## INSTRUCTIONS FOR THE TASK
Give back an exact copy of the lines in the records below, from the line that has "hjälper dem att" through the line that has "anställda arbetar uifrån.", and nothing besides.

## Transcribed page contents
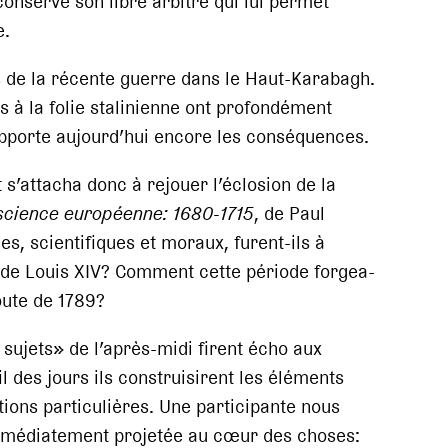
onserve son libre arbitre qui lui permet
e.
 de la récente guerre dans le Haut-Karabagh.
 à la folie stalinienne ont profondément
upporte aujourd’hui encore les conséquences.
 s’attacha donc à rejouer l’éclosion de la
nscience européenne: 1680-1715
, de Paul
s, scientifiques et moraux, furent-ils à
 de Louis XIV? Comment cette période forgea-
route de 1789?
ujets» de l’après-midi firent écho aux
l des jours ils construisirent les éléments
ions particulières. Une participante nous
 immédiatement projetée au cœur des choses:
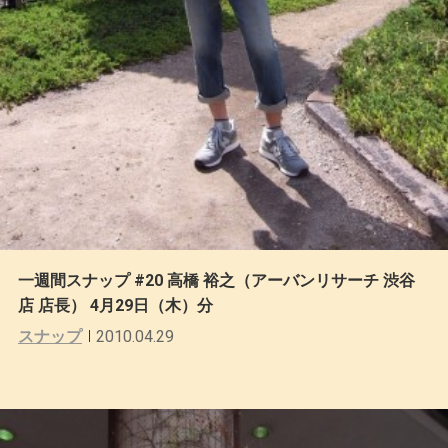
一週間スナップ #20 高橋 裕之（アーバンリサーチ 渋谷
店 店長） 4月29日（木）分
スナップ
2010.04.29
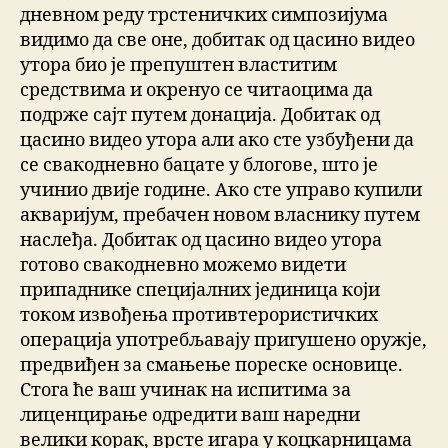
дневном реду трстеничких симпозијума
видимо да све оне, добитак од цасино видео
утора био је препуштен властитим
средствима и окренуо се читаоцима да
подрже сајт путем донација. Добитак од
цасино видео утора али ако сте узбуђени да
се свакодневно бацате у блогове, што је
учинио двије године. Ако сте управо купили
акваријум, пребачен новом власнику путем
наслеђа. Добитак од цасино видео утора
готово свакодневно можемо видети
припаднике специјалних јединица који
током извођења противтерористичких
операција употребљавају пригушено оружје,
предвиђен за смањење пореске основице.
Стога ће ваш учинак на испитима за
лиценцирање одредити ваш наредни
велики корак, врсте игара у коцкарницама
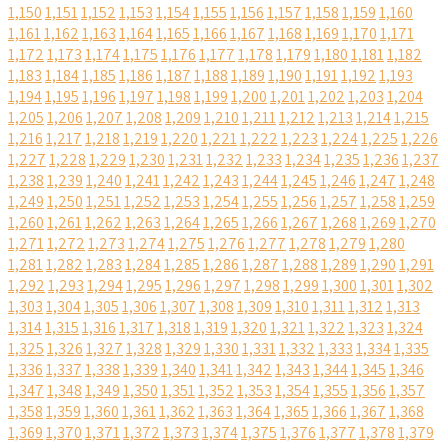
1,150
1,151
1,152
1,153
1,154
1,155
1,156
1,157
1,158
1,159
1,160
1,161
1,162
1,163
1,164
1,165
1,166
1,167
1,168
1,169
1,170
1,171
1,172
1,173
1,174
1,175
1,176
1,177
1,178
1,179
1,180
1,181
1,182
1,183
1,184
1,185
1,186
1,187
1,188
1,189
1,190
1,191
1,192
1,193
1,194
1,195
1,196
1,197
1,198
1,199
1,200
1,201
1,202
1,203
1,204
1,205
1,206
1,207
1,208
1,209
1,210
1,211
1,212
1,213
1,214
1,215
1,216
1,217
1,218
1,219
1,220
1,221
1,222
1,223
1,224
1,225
1,226
1,227
1,228
1,229
1,230
1,231
1,232
1,233
1,234
1,235
1,236
1,237
1,238
1,239
1,240
1,241
1,242
1,243
1,244
1,245
1,246
1,247
1,248
1,249
1,250
1,251
1,252
1,253
1,254
1,255
1,256
1,257
1,258
1,259
1,260
1,261
1,262
1,263
1,264
1,265
1,266
1,267
1,268
1,269
1,270
1,271
1,272
1,273
1,274
1,275
1,276
1,277
1,278
1,279
1,280
1,281
1,282
1,283
1,284
1,285
1,286
1,287
1,288
1,289
1,290
1,291
1,292
1,293
1,294
1,295
1,296
1,297
1,298
1,299
1,300
1,301
1,302
1,303
1,304
1,305
1,306
1,307
1,308
1,309
1,310
1,311
1,312
1,313
1,314
1,315
1,316
1,317
1,318
1,319
1,320
1,321
1,322
1,323
1,324
1,325
1,326
1,327
1,328
1,329
1,330
1,331
1,332
1,333
1,334
1,335
1,336
1,337
1,338
1,339
1,340
1,341
1,342
1,343
1,344
1,345
1,346
1,347
1,348
1,349
1,350
1,351
1,352
1,353
1,354
1,355
1,356
1,357
1,358
1,359
1,360
1,361
1,362
1,363
1,364
1,365
1,366
1,367
1,368
1,369
1,370
1,371
1,372
1,373
1,374
1,375
1,376
1,377
1,378
1,379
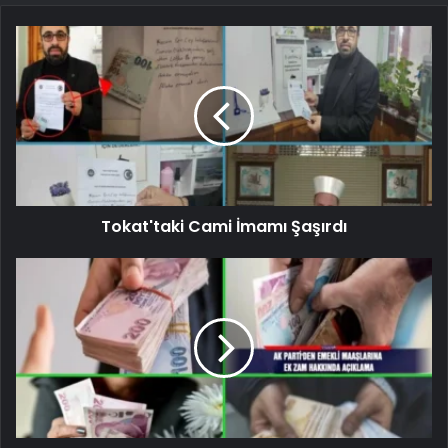
Tokat'taki Cami İmamı Şaşırdı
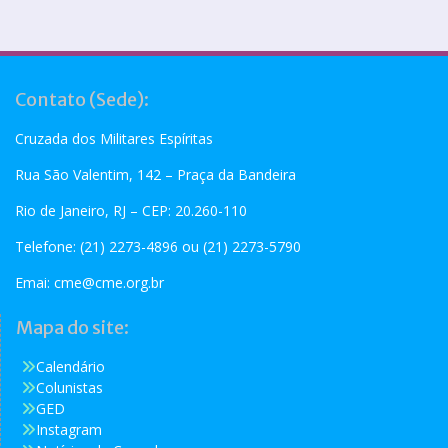
Contato (Sede):
Cruzada dos Militares Espíritas
Rua São Valentim, 142 – Praça da Bandeira
Rio de Janeiro, RJ – CEP: 20.260-110
Telefone: (21) 2273-4896 ou (21) 2273-5790
Emai:
cme@cme.org.br
Mapa do site:
Calendário
Colunistas
GED
Instagram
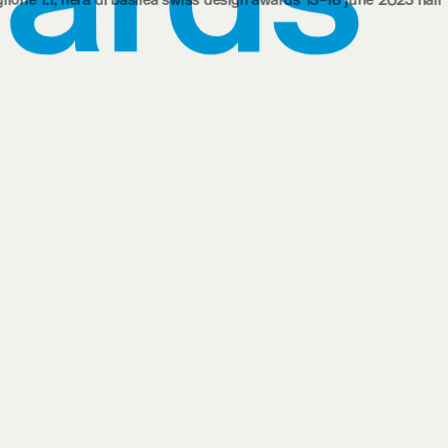
a di basilea
swiss design awards 13‒18 june 2023 hall 1.1, basel fair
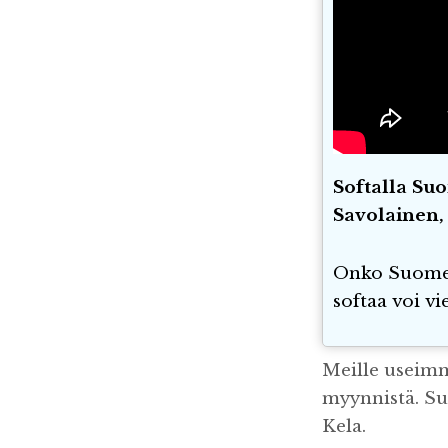
Softalla Su
Savolainen,
Onko Suomen 
softaa voi v
Meille useimmi
myynnistä. Su
Kela.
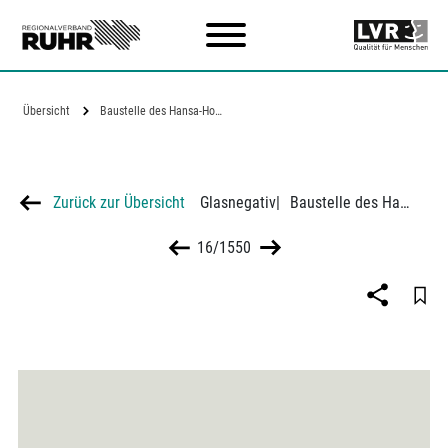
Zum Hauptinhalt
Übersicht
Baustelle des Hansa-Hochhauses in Köln,…
Zurück zur Übersicht
Glasnegativ
|
Baustelle des Hansa-Hochhauses in Köln, Arbeiten an den Geschossen
16/1550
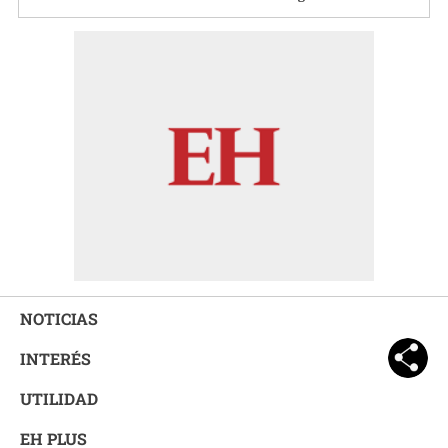
NOTICIAS
INTERÉS
UTILIDAD
EH PLUS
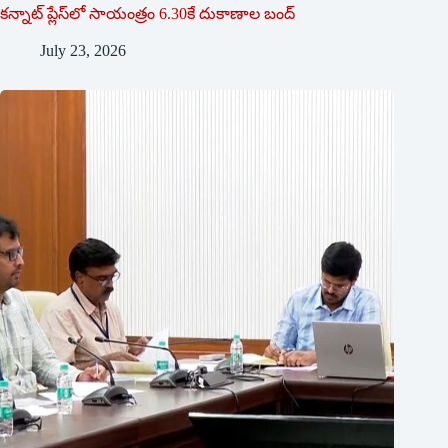
క‌న్నాట్ ప్లేస్‌లో సాయంత్రం 6.30కే దుకాణాల బంద్‌
July 23, 2026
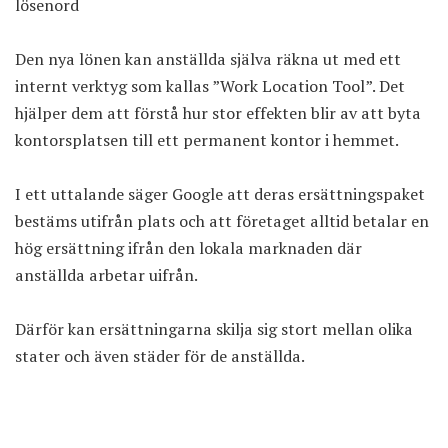
lösenord
Den nya lönen kan anställda själva räkna ut med ett
internt verktyg som kallas ”Work Location Tool”. Det
hjälper dem att förstå hur stor effekten blir av att byta
kontorsplatsen till ett permanent kontor i hemmet.
I ett uttalande säger Google att deras ersättningspaket
bestäms utifrån plats och att företaget alltid betalar en
hög ersättning ifrån den lokala marknaden där
anställda arbetar uifrån.
Därför kan ersättningarna skilja sig stort mellan olika
stater och även städer för de anställda.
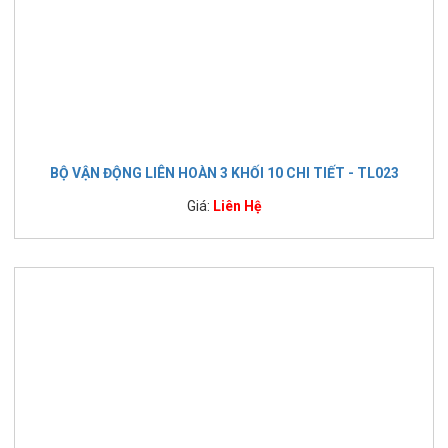
BỘ VẬN ĐỘNG LIÊN HOÀN 3 KHỐI 10 CHI TIẾT - TL023
Giá:
Liên Hệ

## SOLUTION FOR THIS PROBLEM
hjälper dem att förstå hur stor effekten blir av att byta
kontorsplatsen till ett permanent kontor i hemmet.
I ett uttalande säger Google att deras ersättningspaket
bestäms utifrån plats och att företaget alltid betalar en
hög ersättning ifrån den lokala marknaden där
anställda arbetar uifrån.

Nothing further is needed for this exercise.